Look Up

 

Feathery Waves

Today all four kids were going crazy and my husband was late coming home from work.  I took the kids outside hoping a bit of space between them would prevent a few arguments.  As I mechanically pushed the baby in the swing the eldest cried, “Mommy!  Look up!”  Suddenly I was filled with hope and ran inside to grab my camera.  Of course this glimpse doesn’t do the feathery waves justice and it was all gone in a moment.  How thankful I am for little voices that remind me to look up!

My mother and I used to play a game where we would say which artist painted the day’s clouds.  The skies present a canvas that is ever changing.  One man can spend a decade on a painting, hundreds of men can spend years on an animated picture.  God presents an epic show at no cost daily.  He is pleased to share it with us but He doesn’t do it just for us.  There are spectacular views of sunsets and thunderstorms in lonely deserts and atop fierce mountain ranges.  The poetry of the book of Job powerfully describes His artistic majesty:

Job 38:22-30

Have you entered the storehouses of the snow

or seen the storehouses of the hail,

which I reserve for times of trouble,

for days of war and battle?

What is the way to the place where the lightning is dispersed,

or the place where the east winds are scattered over the earth?

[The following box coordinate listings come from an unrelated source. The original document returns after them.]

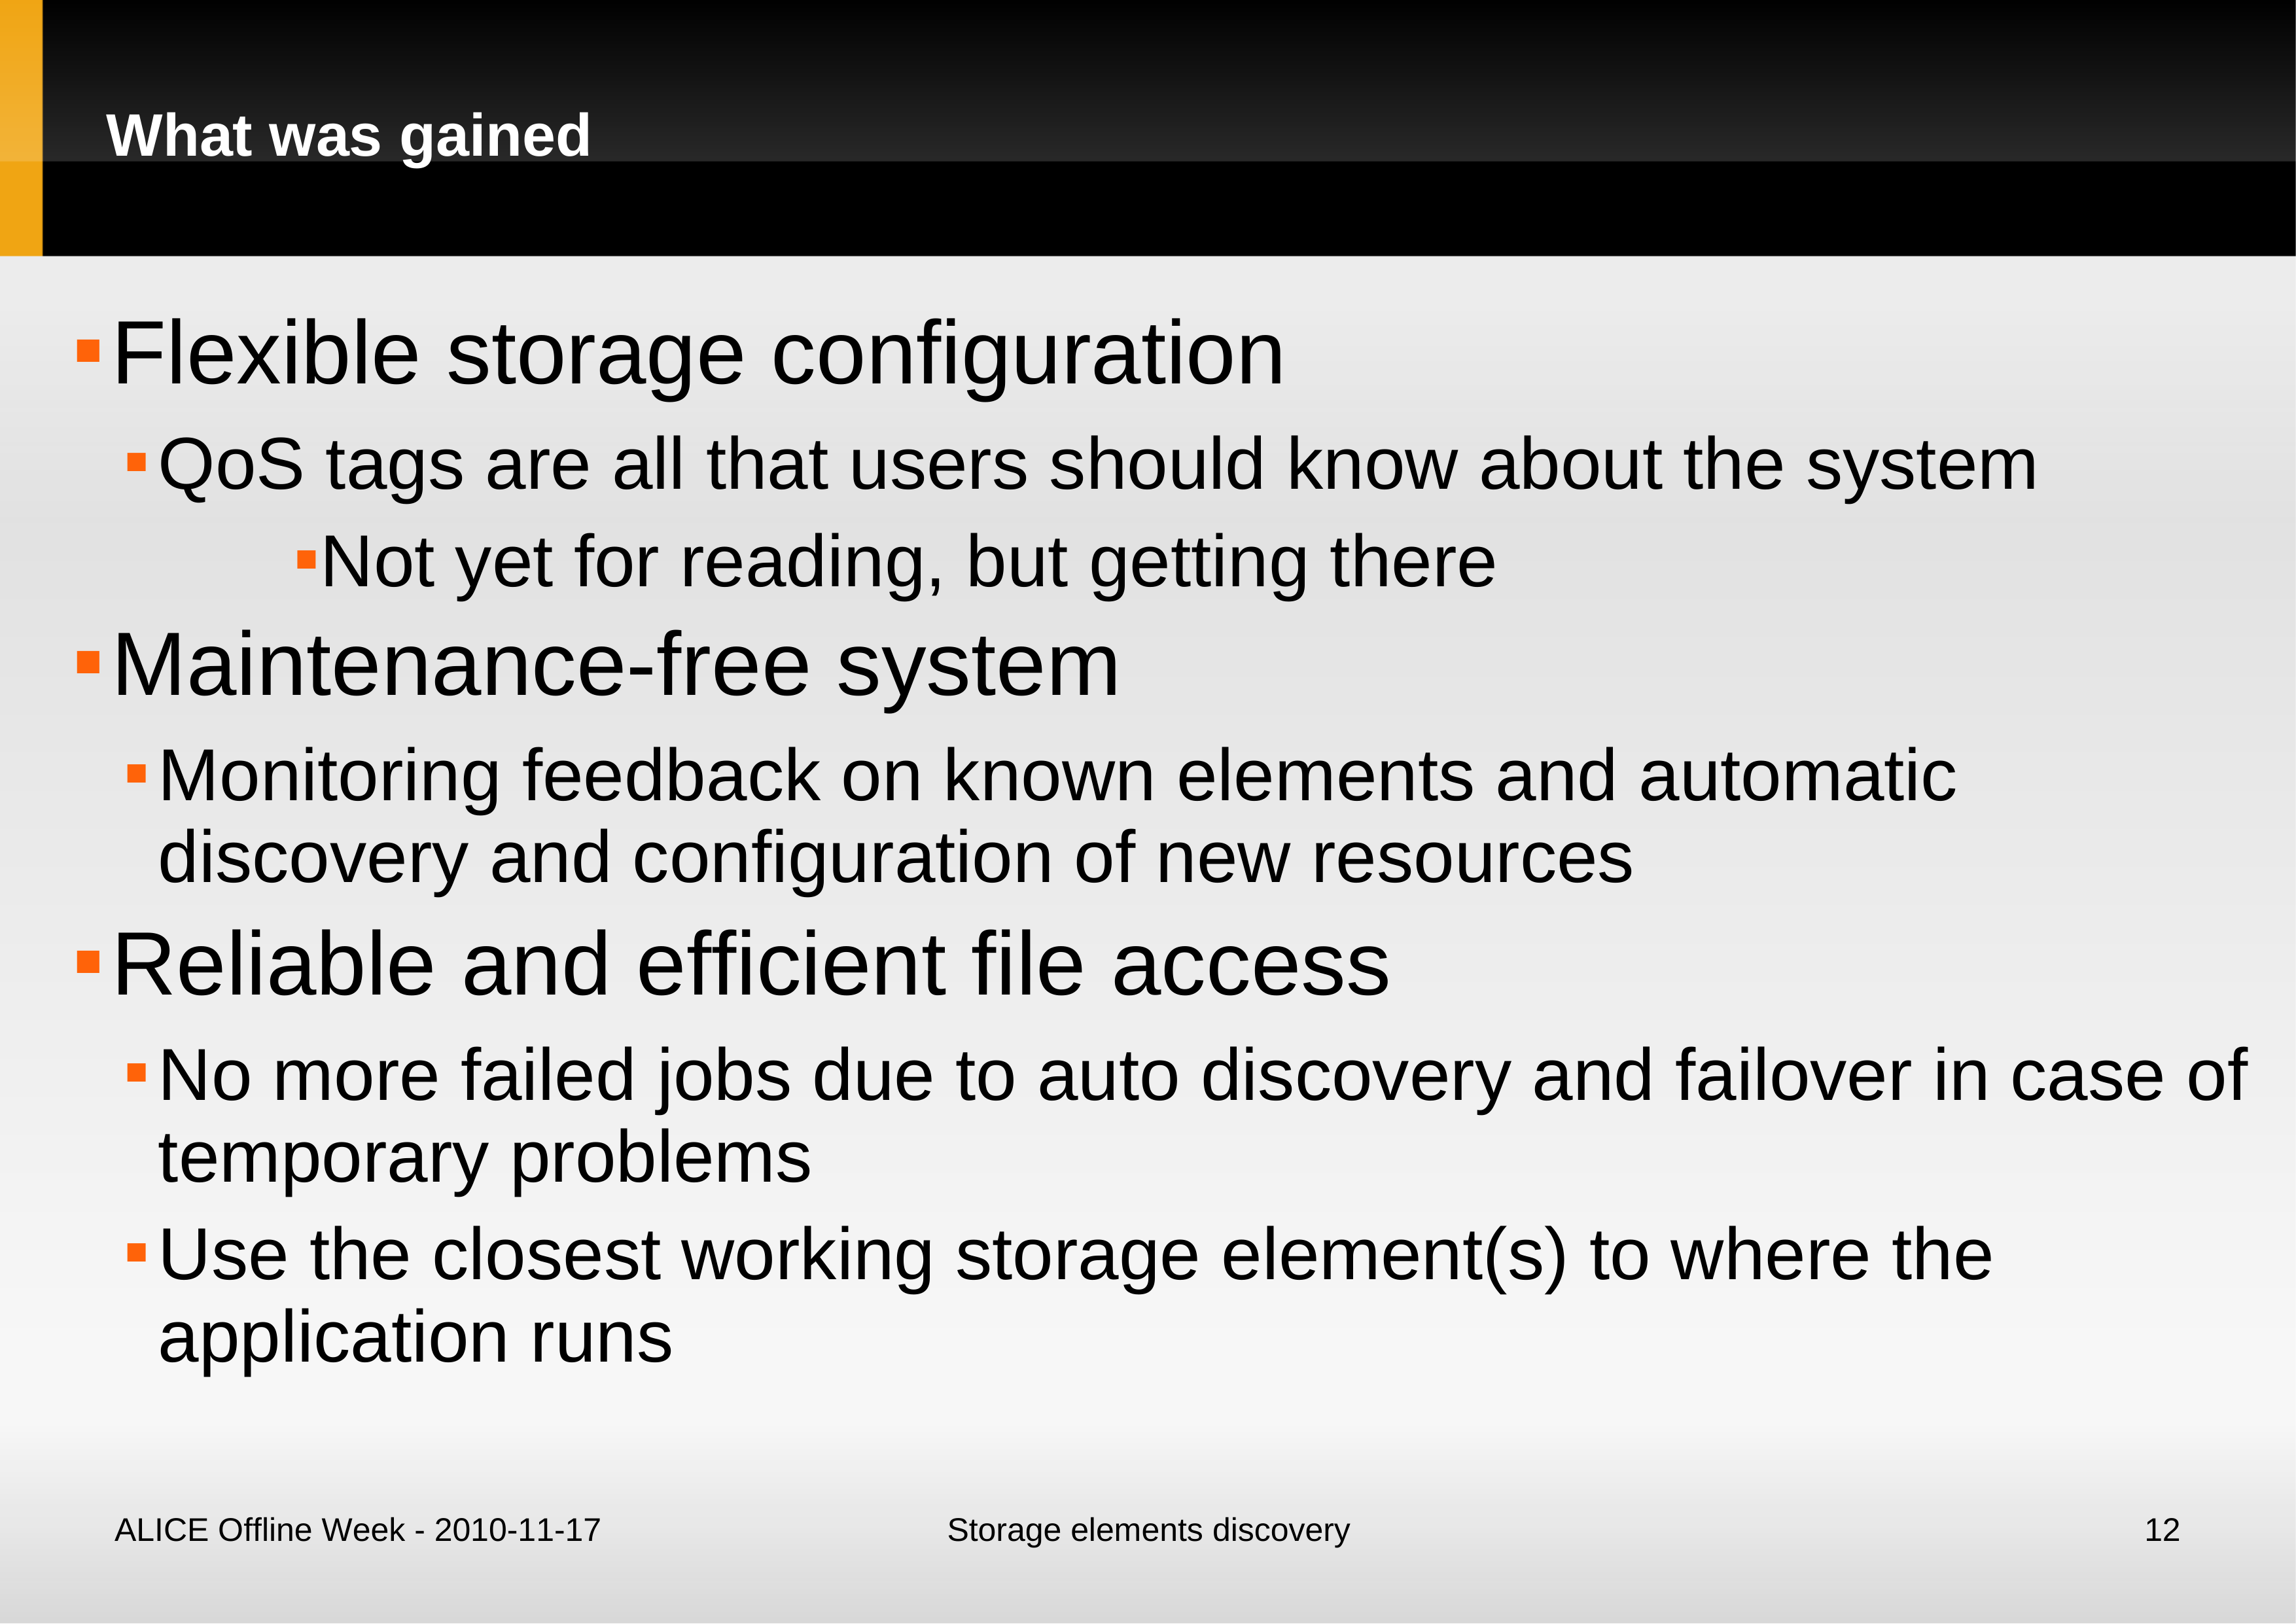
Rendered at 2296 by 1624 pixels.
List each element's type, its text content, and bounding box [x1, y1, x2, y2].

list Flexible storage configuration QoS tags are all that users should know about the system Not yet for reading, but getting there Maintenance-free system Monitoring feedback on known elements and automatic discovery and configuration of new resources Reliable and efficient file access No more failed jobs due to auto discovery and failover in case of temporary problems Use the closest working storage element(s) to where the application runs [65, 302, 2253, 1470]
picture [0, 0, 2296, 1623]
title What was gained [106, 0, 2173, 272]
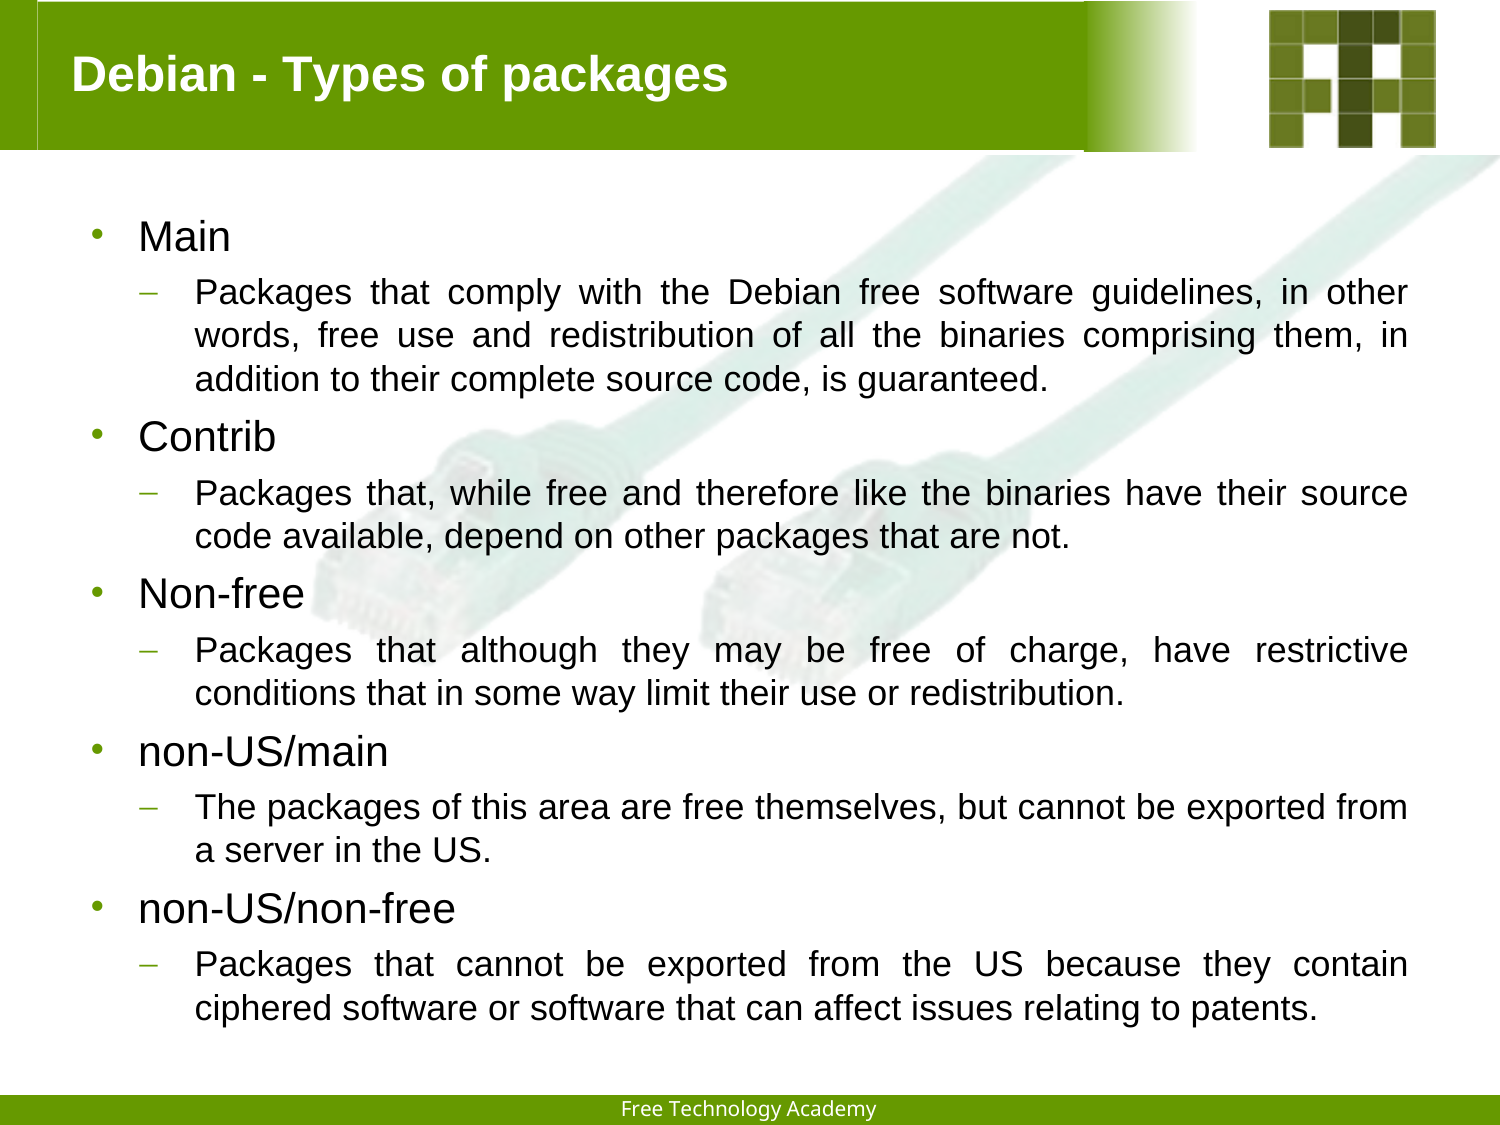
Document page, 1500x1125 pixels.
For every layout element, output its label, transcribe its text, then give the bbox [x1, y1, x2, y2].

list Main Packages that comply with the Debian free software guidelines, in other words, free use and redistribution of all the binaries comprising them, in addition to their complete source code, is guaranteed. Contrib Packages that, while free and therefore like the binaries have their source code available, depend on other packages that are not. Non-free Packages that although they may be free of charge, have restrictive conditions that in some way limit their use or redistribution. non-US/main The packages of this area are free themselves, but cannot be exported from a server in the US. non-US/non-free Packages that cannot be exported from the US because they contain ciphered software or software that can affect issues relating to patents. [75, 200, 1426, 1052]
picture [1269, 10, 1436, 148]
title Debian - Types of packages [56, 1, 1107, 152]
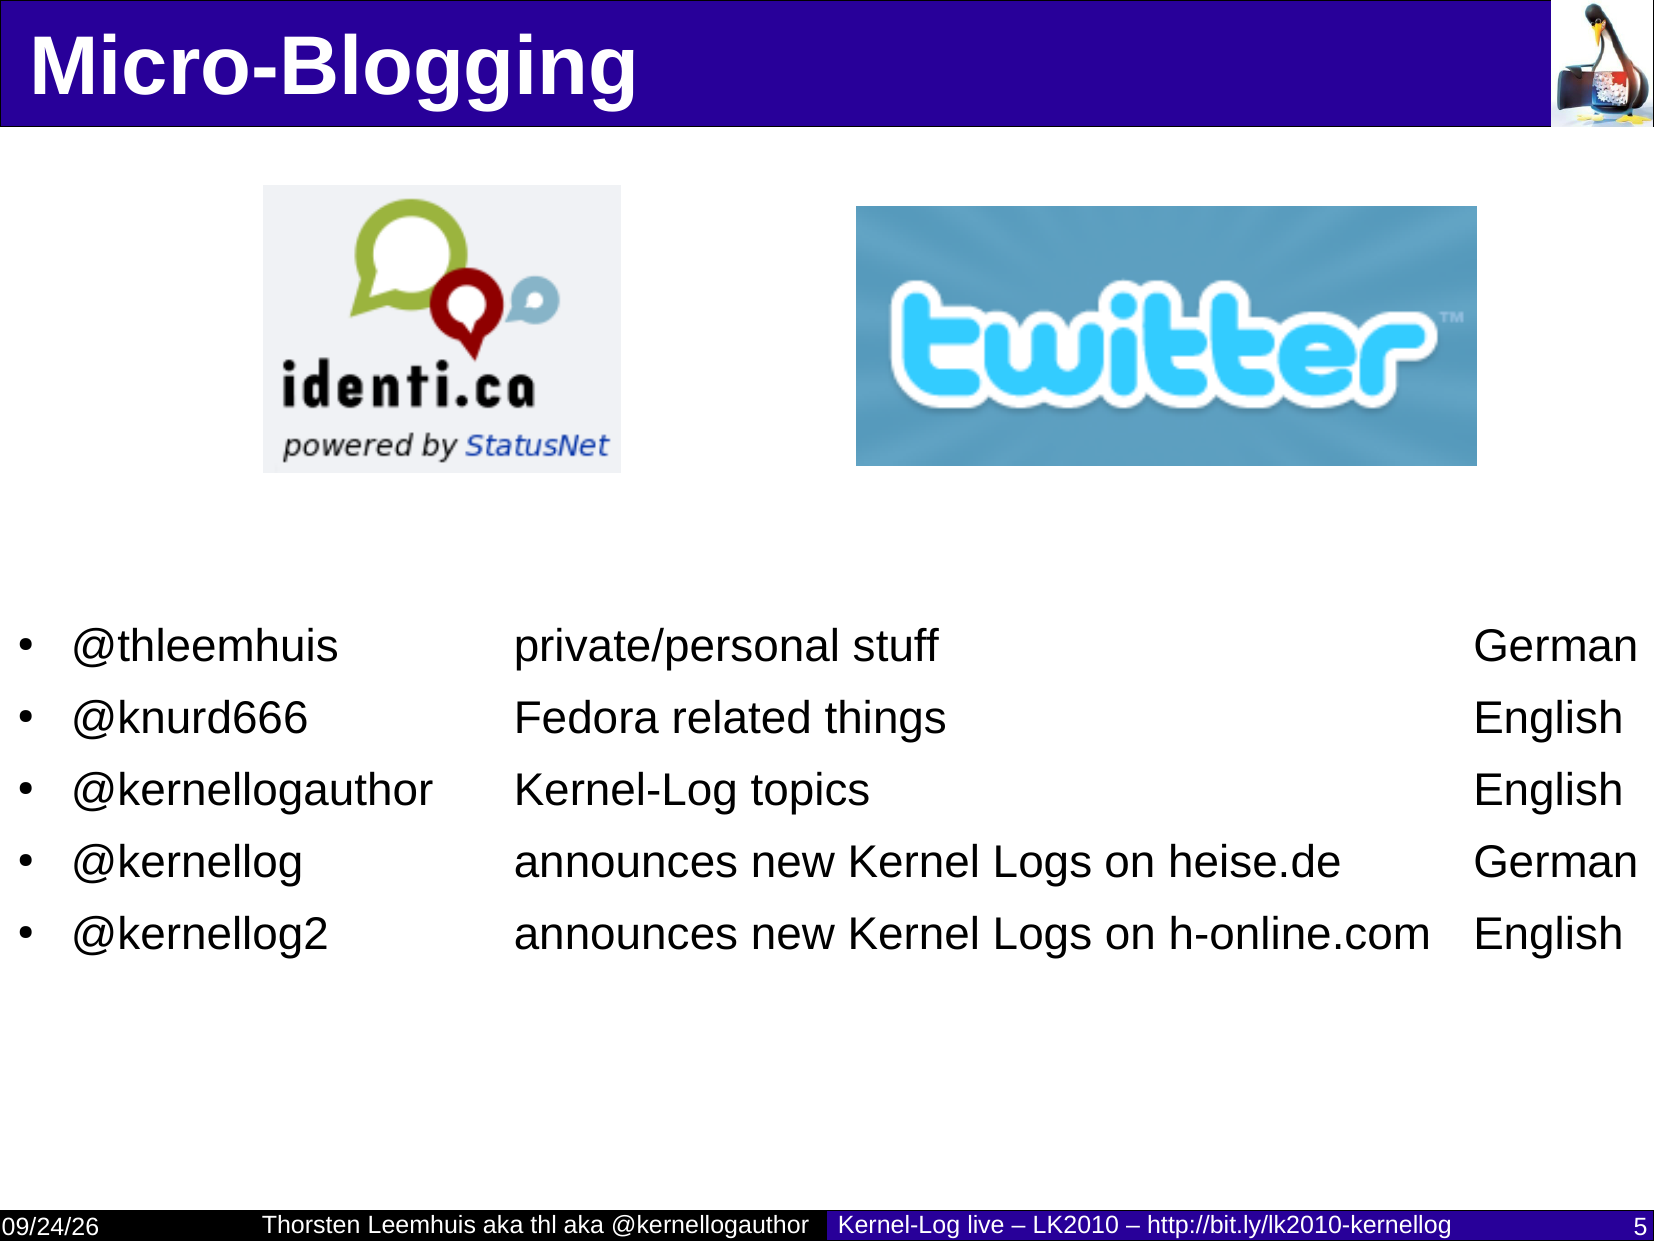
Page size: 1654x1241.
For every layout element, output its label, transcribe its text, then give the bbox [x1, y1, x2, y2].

picture [263, 185, 621, 473]
picture [1551, 0, 1653, 127]
list @thleemhuis private/personal stuff German @knurd666 Fedora related things English @kernellogauthor Kernel-Log topics English @kernellog announces new Kernel Logs on heise.de German @kernellog2 announces new Kernel Logs on h-online.com English [0, 620, 1645, 1167]
picture [856, 206, 1477, 466]
title Micro-Blogging [29, 19, 1535, 113]
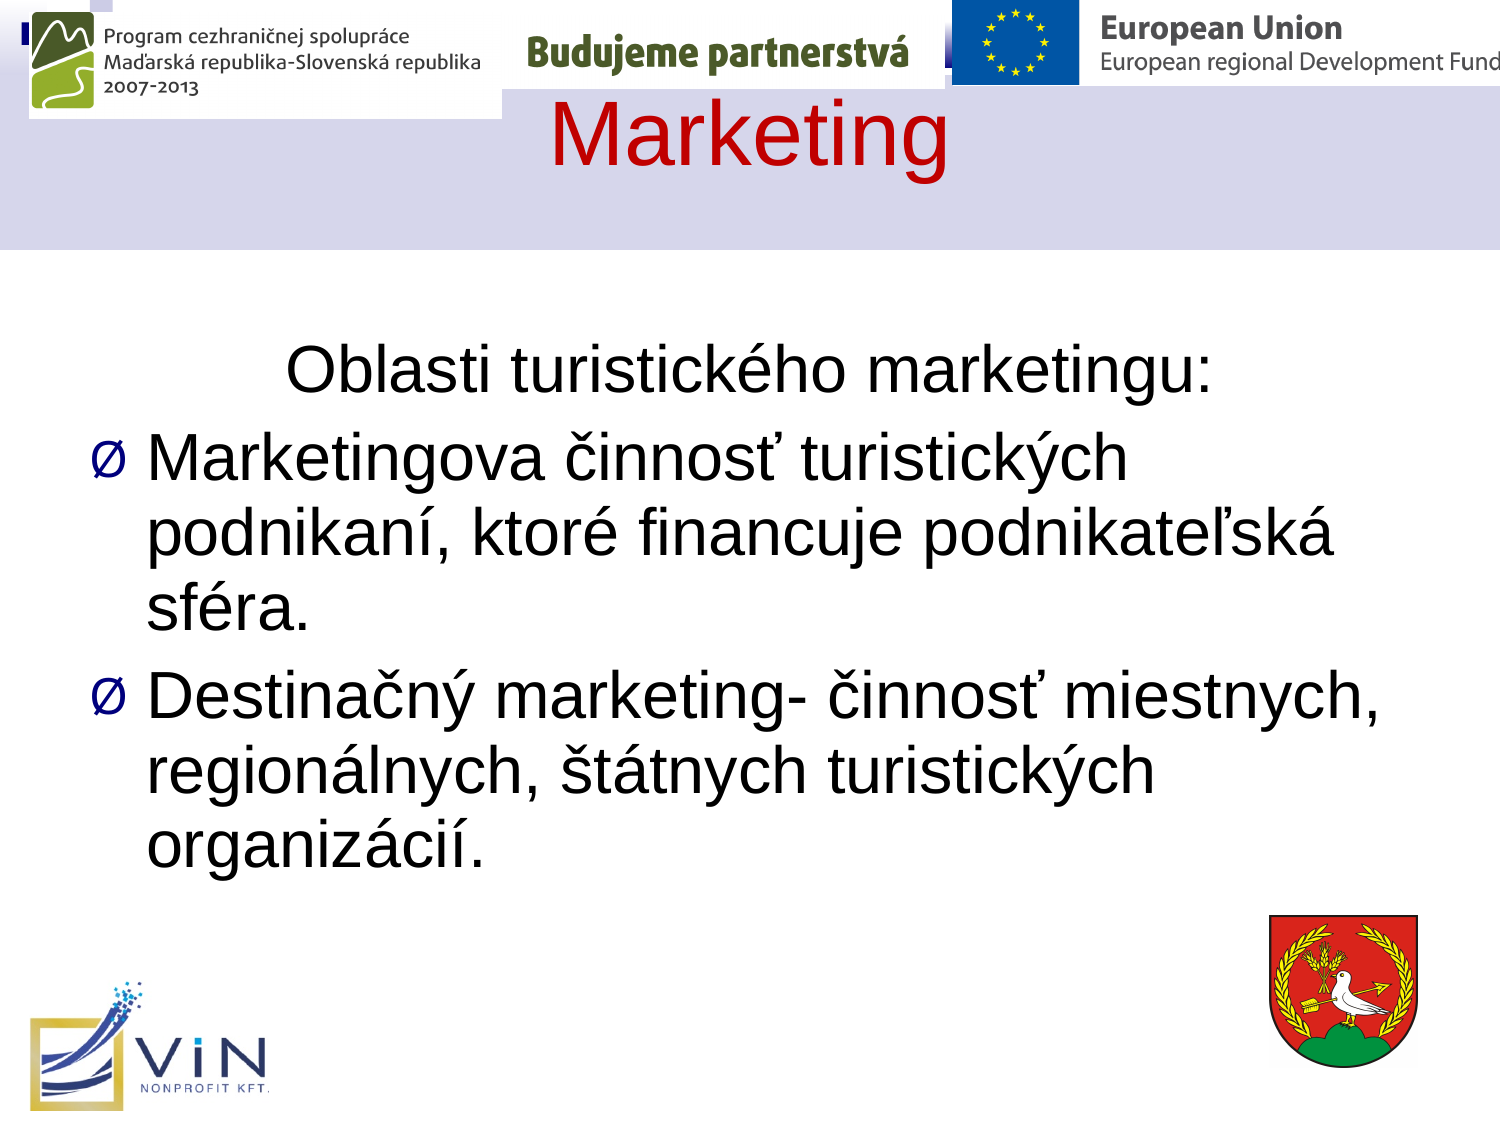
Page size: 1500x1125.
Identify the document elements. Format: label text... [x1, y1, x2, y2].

picture [1269, 915, 1418, 1068]
text_box Marketing [0, 75, 1500, 250]
picture [952, 0, 1500, 87]
picture [7, 980, 269, 1111]
list Oblasti turistického marketingu: Marketingova činnosť turistických podnikaní, ktoré financuje podnikateľská sféra. Destinačný marketing- činnosť miestnych, regionálnych, štátnych turistických organizácií. [75, 324, 1425, 963]
picture [29, 12, 945, 119]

Who cuts a channel for the torrents of rain,

and a path for the thunderstorm,

to water a land where no man lives,

a desert with no one in it,

to satisfy a desolate wasteland

and make it sprout with grass?

Does the rain have a father?

Who fathers the drops of dew?

From whose womb comes the ice?

Who gives birth to the frost from the heavens

when the waters become hard as stone,

when the surface of the deep is frozen?

2 thoughts on “Look Up

  1. So, clearly I’ve fallen behind on reading, but I found it cool that JUST as I finished reading your writing (before Job), the lyric I was hearing from The First Noel was “They looked up and saw a star…” It is truly amazing what we can see and what we often miss when we’re overly focused on life’s stresses.